== Data listing ==
========

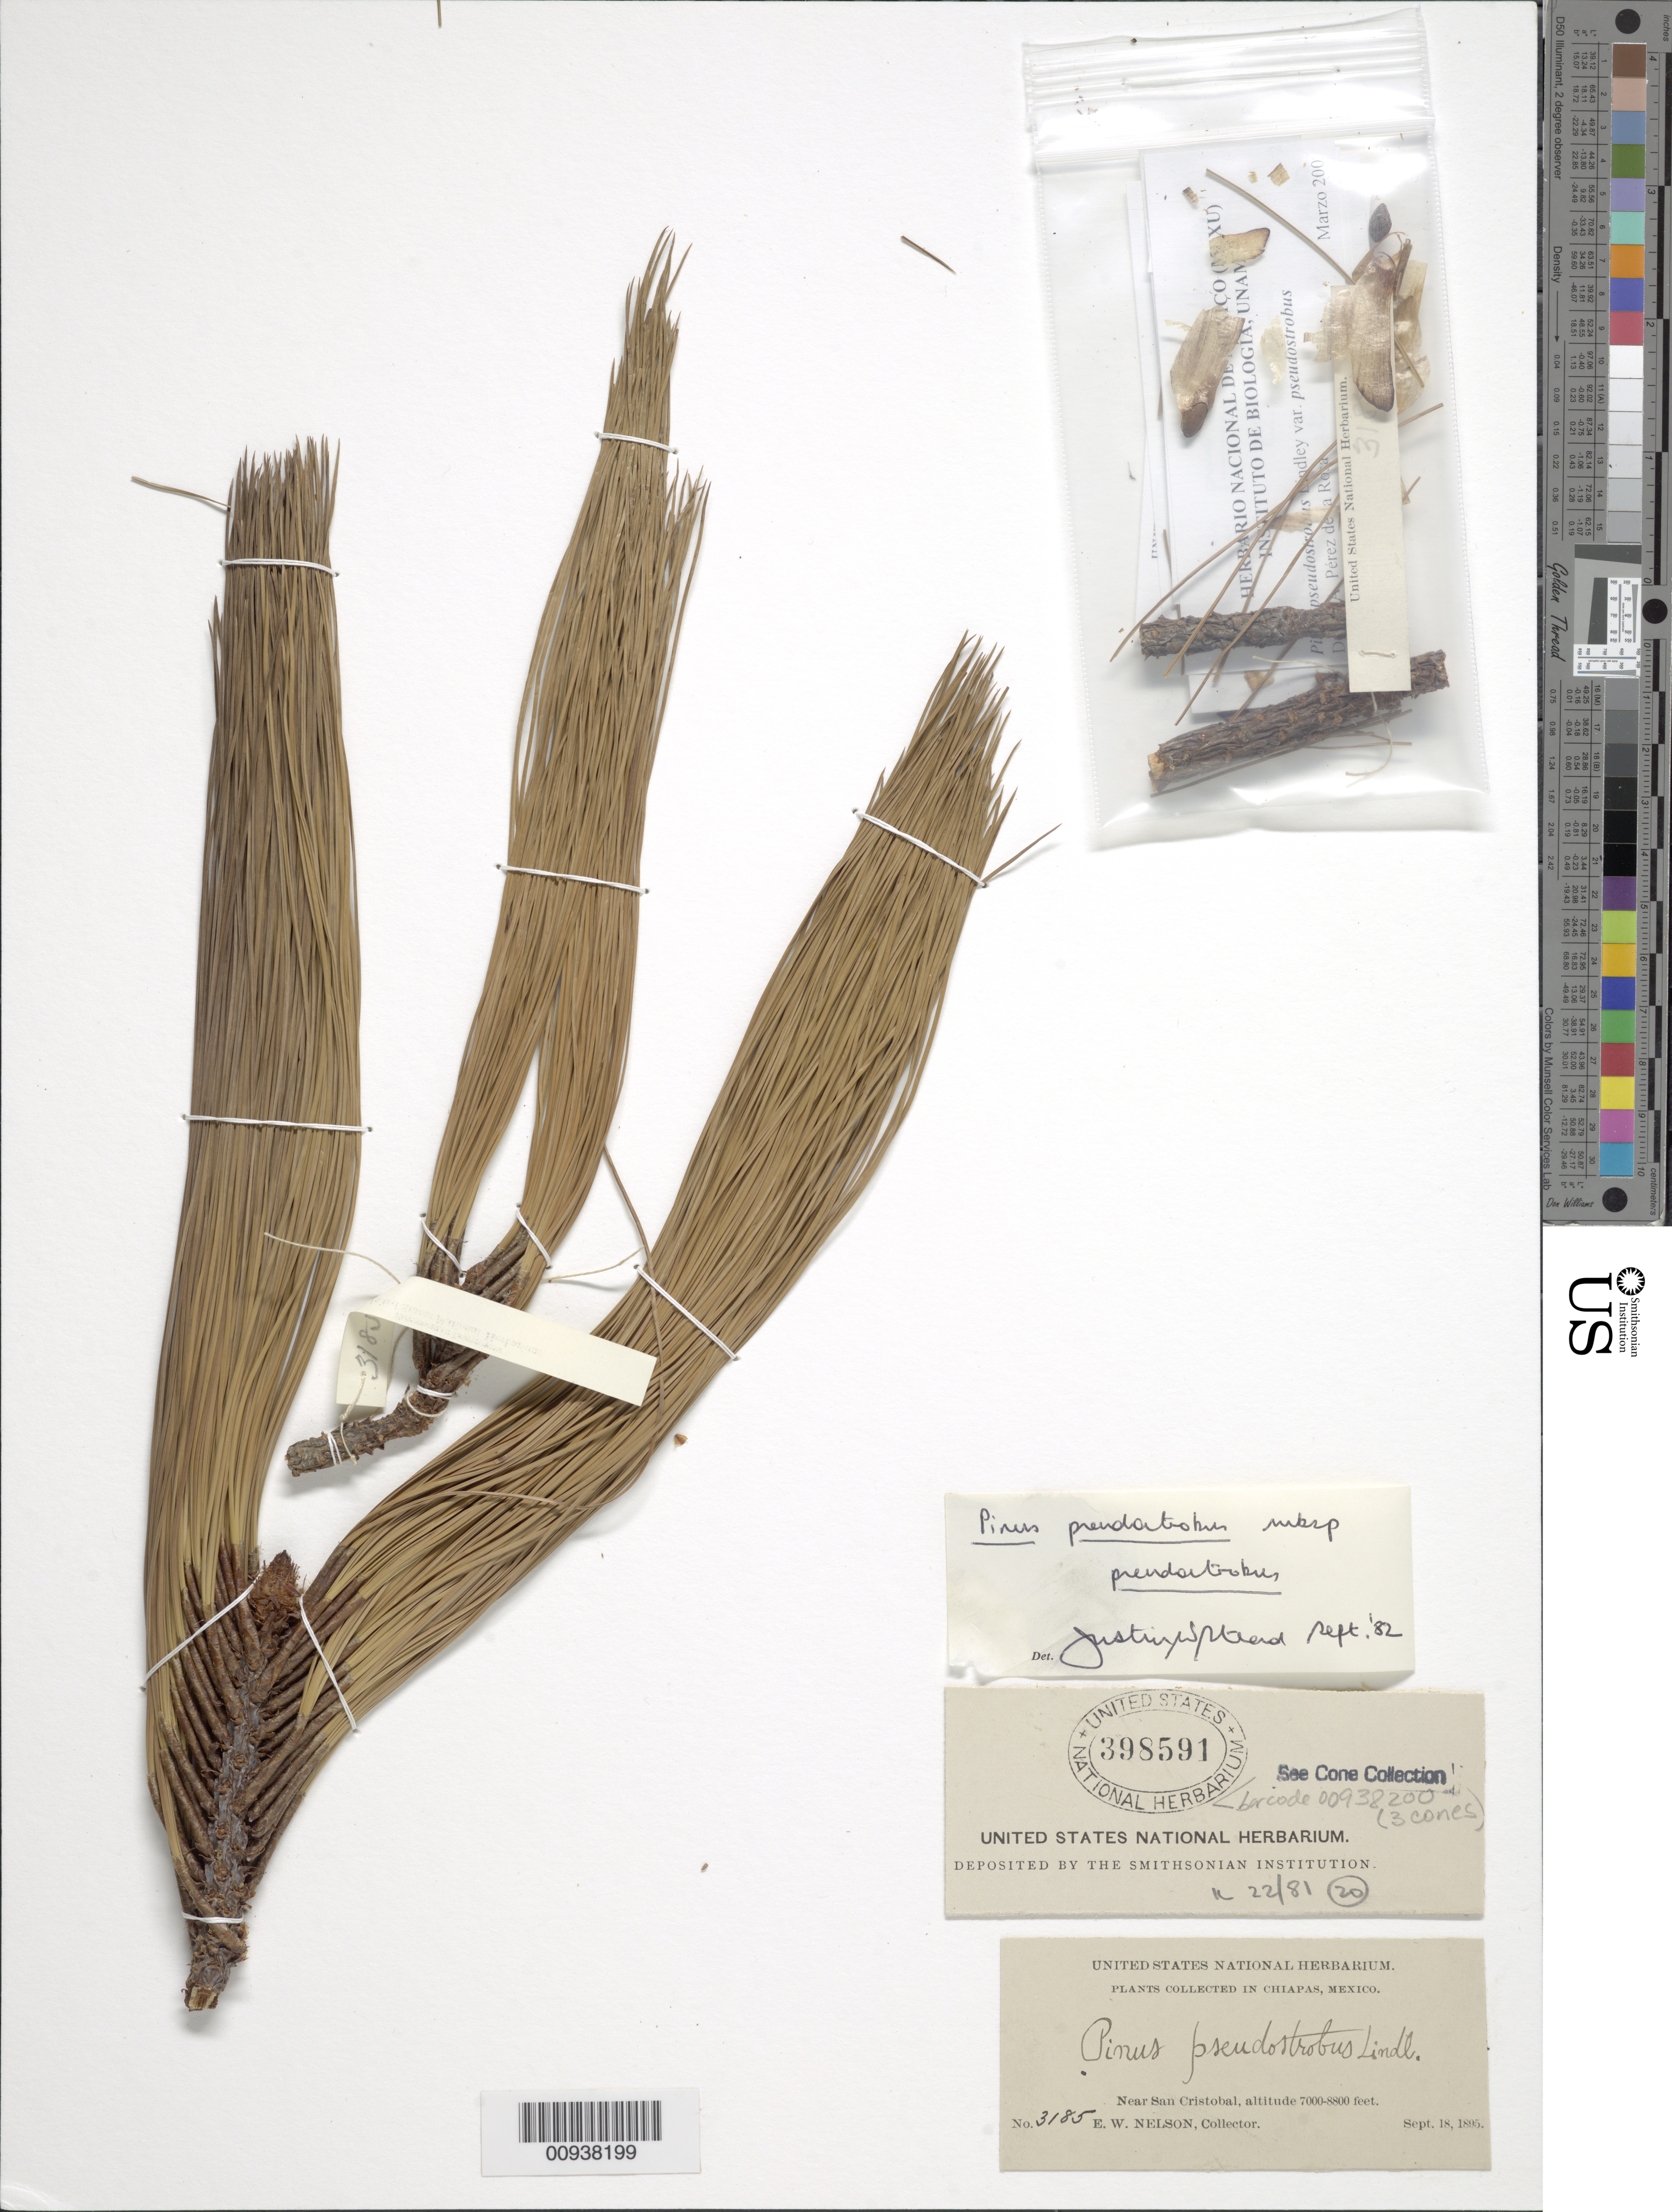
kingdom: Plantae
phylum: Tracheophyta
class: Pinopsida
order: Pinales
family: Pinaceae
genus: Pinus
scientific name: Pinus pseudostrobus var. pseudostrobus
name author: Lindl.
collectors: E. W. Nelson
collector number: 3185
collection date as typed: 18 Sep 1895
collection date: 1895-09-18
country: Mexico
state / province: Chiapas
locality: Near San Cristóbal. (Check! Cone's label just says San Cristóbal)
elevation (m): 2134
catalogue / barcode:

========

== Goal ==
Turn the listing, from the line containing "class: Pinopsida" through the end, into a numbered list, leaving out any blank lines.

== Response ==
1. class: Pinopsida
2. order: Pinales
3. family: Pinaceae
4. genus: Pinus
5. scientific name: Pinus pseudostrobus var. pseudostrobus
6. name author: Lindl.
7. collectors: E. W. Nelson
8. collector number: 3185
9. collection date as typed: 18 Sep 1895
10. collection date: 1895-09-18
11. country: Mexico
12. state / province: Chiapas
13. locality: Near San Cristóbal. (Check! Cone's label just says San Cristóbal)
14. elevation (m): 2134
15. catalogue / barcode:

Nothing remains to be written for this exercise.